--- DOCUMENT ---
Il vous faudra veiller d'un oeil particulièrement
attentif, Vénérables Frères, à ce
que les concepts religieux fondamentaux ne viennent pas à
être vidés de leur contenu essentiel et détournés
vers un sens profane.
" Révélation ",
au sens chrétien du mot, désigne la parole dite
par Dieu aux hommes. Employer ce même mot pour les " suggestions "
du sang et de la race, pour les irradiations de l'histoire d'un
peuple, c'est, à coup sûr, créer une équivoque.
Une fausse monnaie de cette sorte ne mérite pas de passer
dans l'usage des fidèles du Christ.
La " foi " consiste à
tenir pour vrai ce que Dieu a révélé et propose
par son Église à la croyance des hommes. C'est la
" conviction solide des choses invisibles ". (Hebr., XI, 1.) La joyeuse et fière confiance
dans l'avenir de son peuple, qui tient au coeur de chacun, signifie
toute autre chose que la foi dans le sens religieux du mot. Donner
l'un pour l'autre, vouloir remplacer l'un par l'autre, et exiger
là-dessus d'être reconnu par les disciples du Christ
comme un " croyant ", c'est un jeu de mots
vide de sens, quand ce n'est pas la confusion voulue des concepts,
ou quelque chose de pire.
" Immortalité ",.
dans le sens chrétien, veut dire : continuation de
la vie de l'homme après la mort terrestre, dans sa personnalité
individuelle, pour son éternelle récompense, ou
pour son éternel châtiment. Quiconque ne veut désigner
par le mot : " immortalité " que
la continuation ici-bas de la vie collective dans la durée
de son peuple pour un avenir d'une longueur indéterminée,
celui-là renverse et falsifie l'une des vérités
fondamentales de la foi chrétienne, il touche aux bases
mêmes de la conception religieuse de l'univers, qui exige
un ordre moral dans le monde. S'il ne veut pas être chrétien,
qu'il renonce au moins à enrichir le vocabulaire de son
incroyance en puisant au trésor des concepts chrétiens.
--- EXTRAIT SOURCE ---
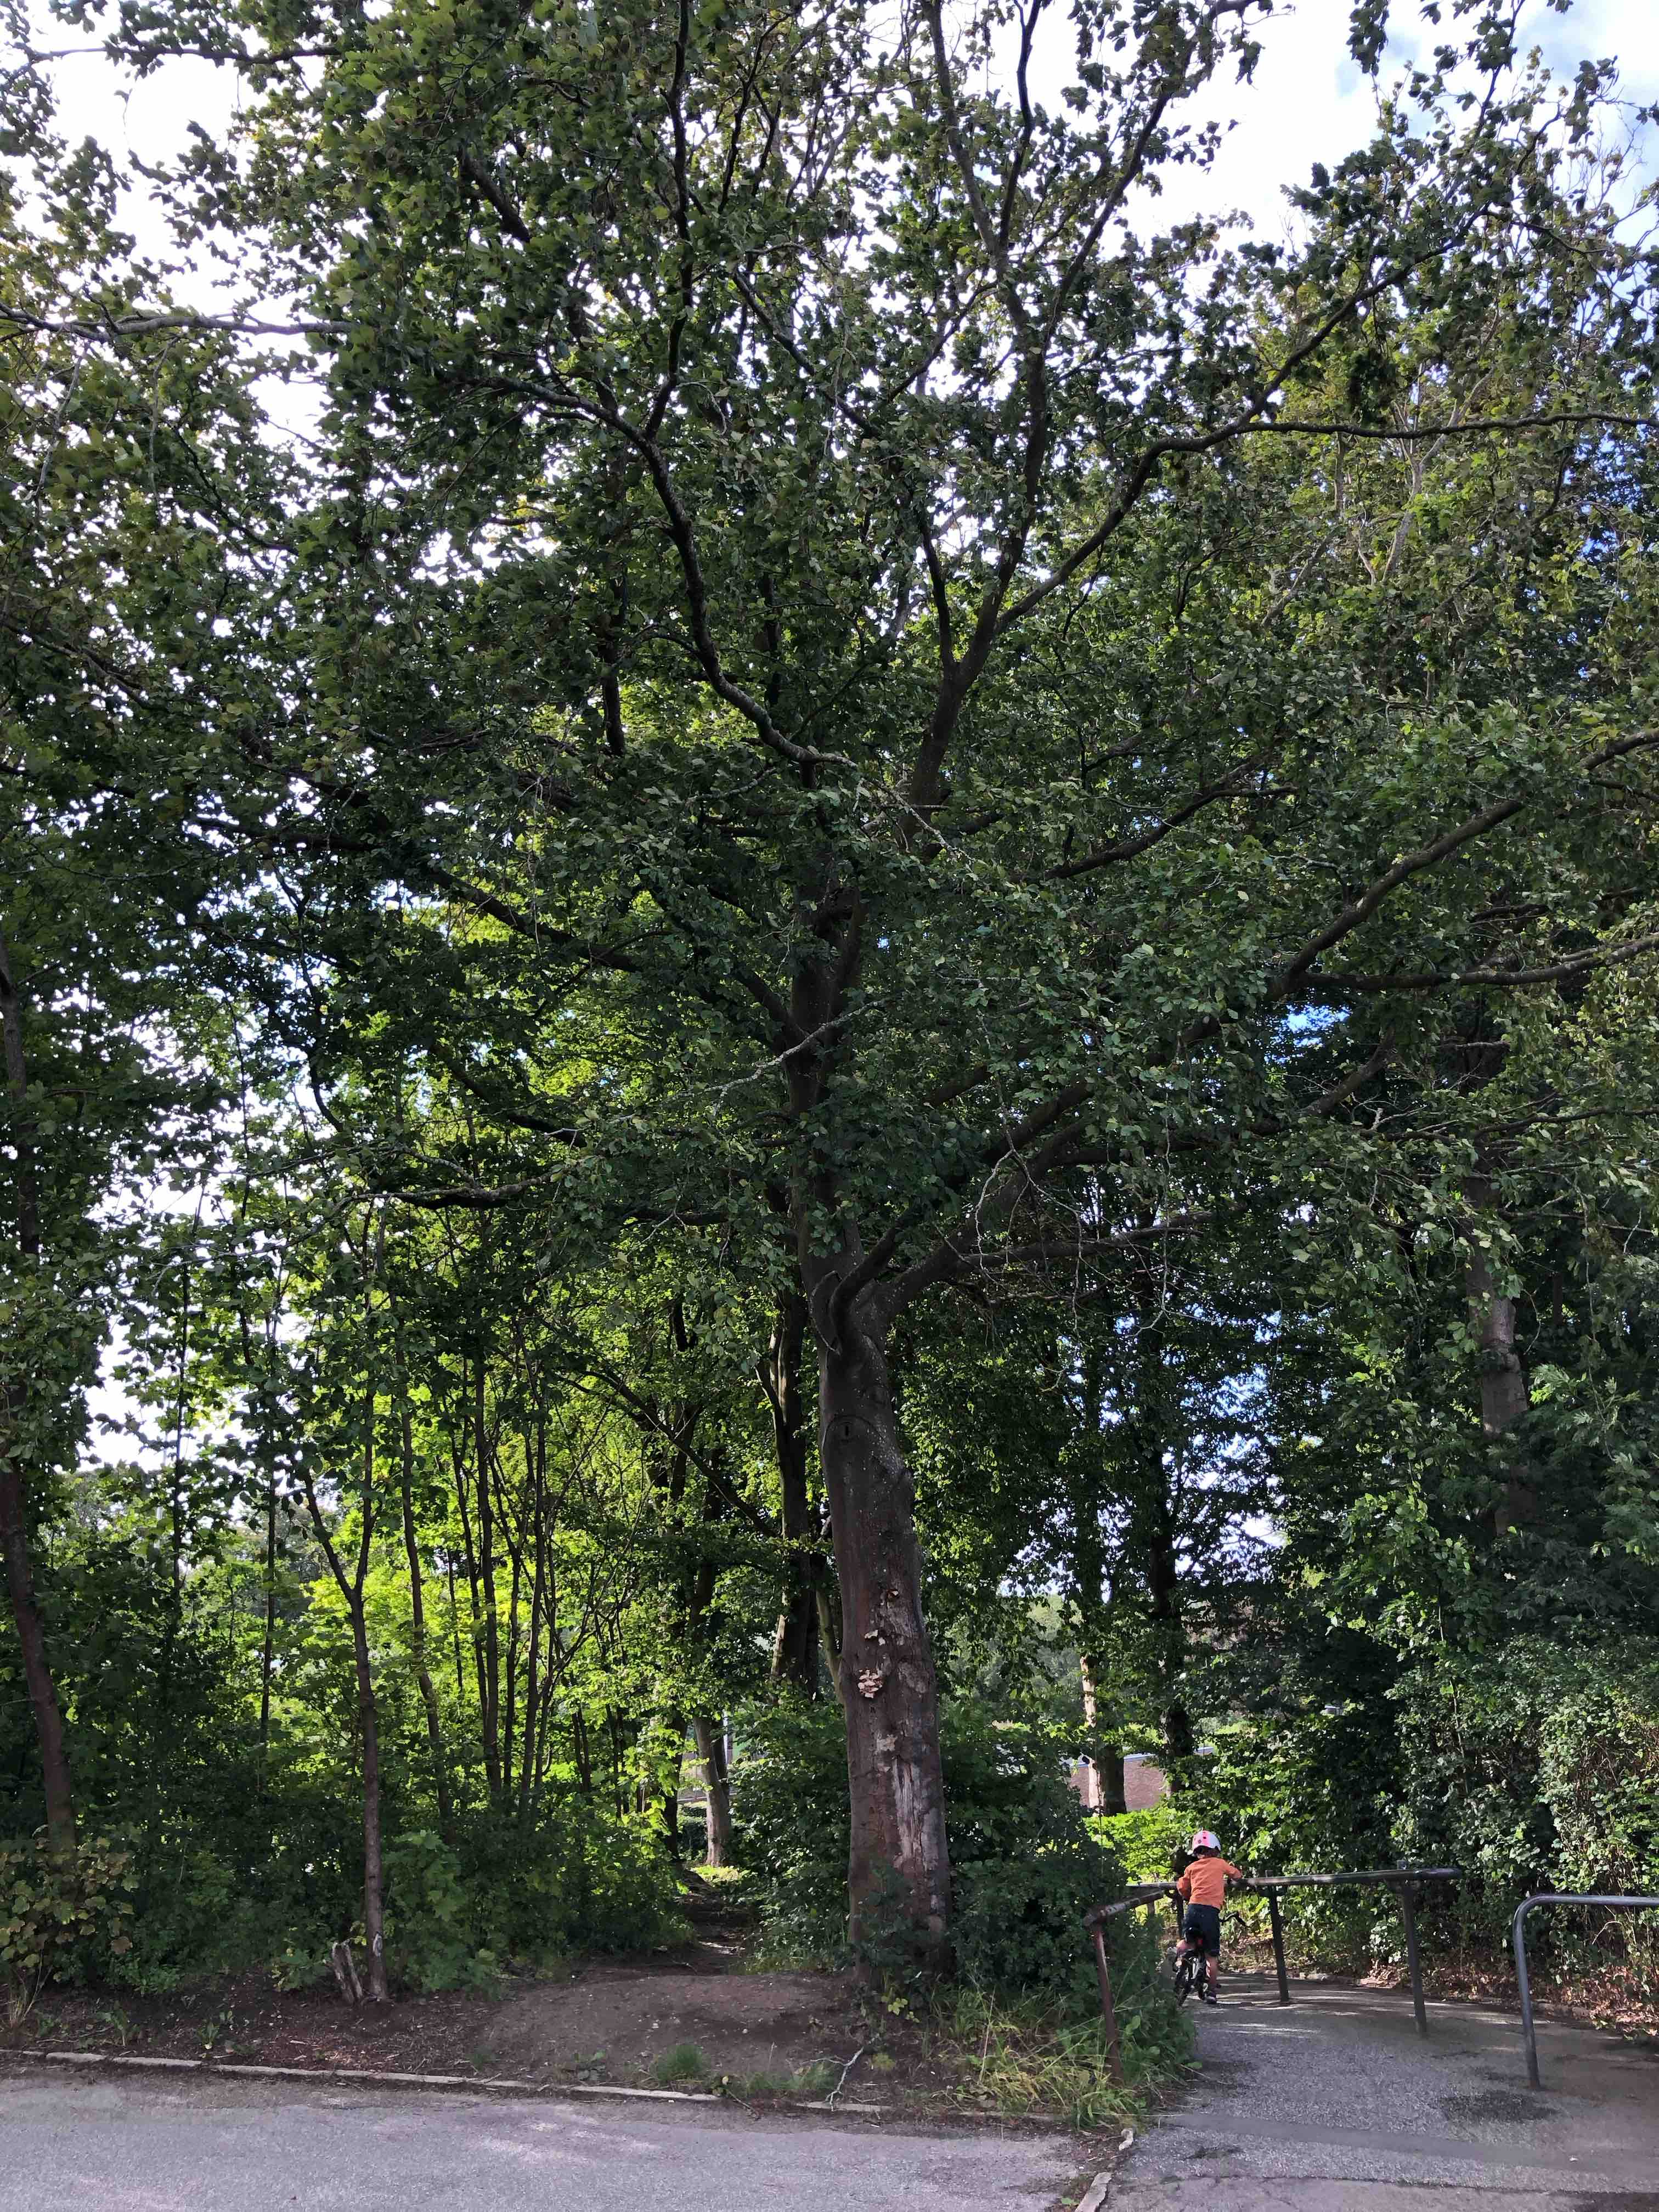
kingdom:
---
**ÉNONCÉ ÉCRIT 1:** Traduisez en anglais la phrase suivante du document : « Une fausse monnaie de cette sorte ne mérite pas de passer dans l'usage des fidèles du Christ. »
**ÉNONCÉ ÉCRIT 2:** Veuillez recopier le passage du document qui va de « Il vous faudra » jusqu'à « créer une équivoque. » inclus.
Servez-vous uniquement du document.

**SOLUTION DÉTAILLÉE 1:** Counterfeit currency of this kind does not deserve to pass into use among the faithful of Christ.

**SOLUTION DÉTAILLÉE 2:**
Il vous faudra veiller d'un oeil particulièrement
attentif, Vénérables Frères, à ce
que les concepts religieux fondamentaux ne viennent pas à
être vidés de leur contenu essentiel et détournés
vers un sens profane.
" Révélation ",
au sens chrétien du mot, désigne la parole dite
par Dieu aux hommes. Employer ce même mot pour les " suggestions "
du sang et de la race, pour les irradiations de l'histoire d'un
peuple, c'est, à coup sûr, créer une équivoque.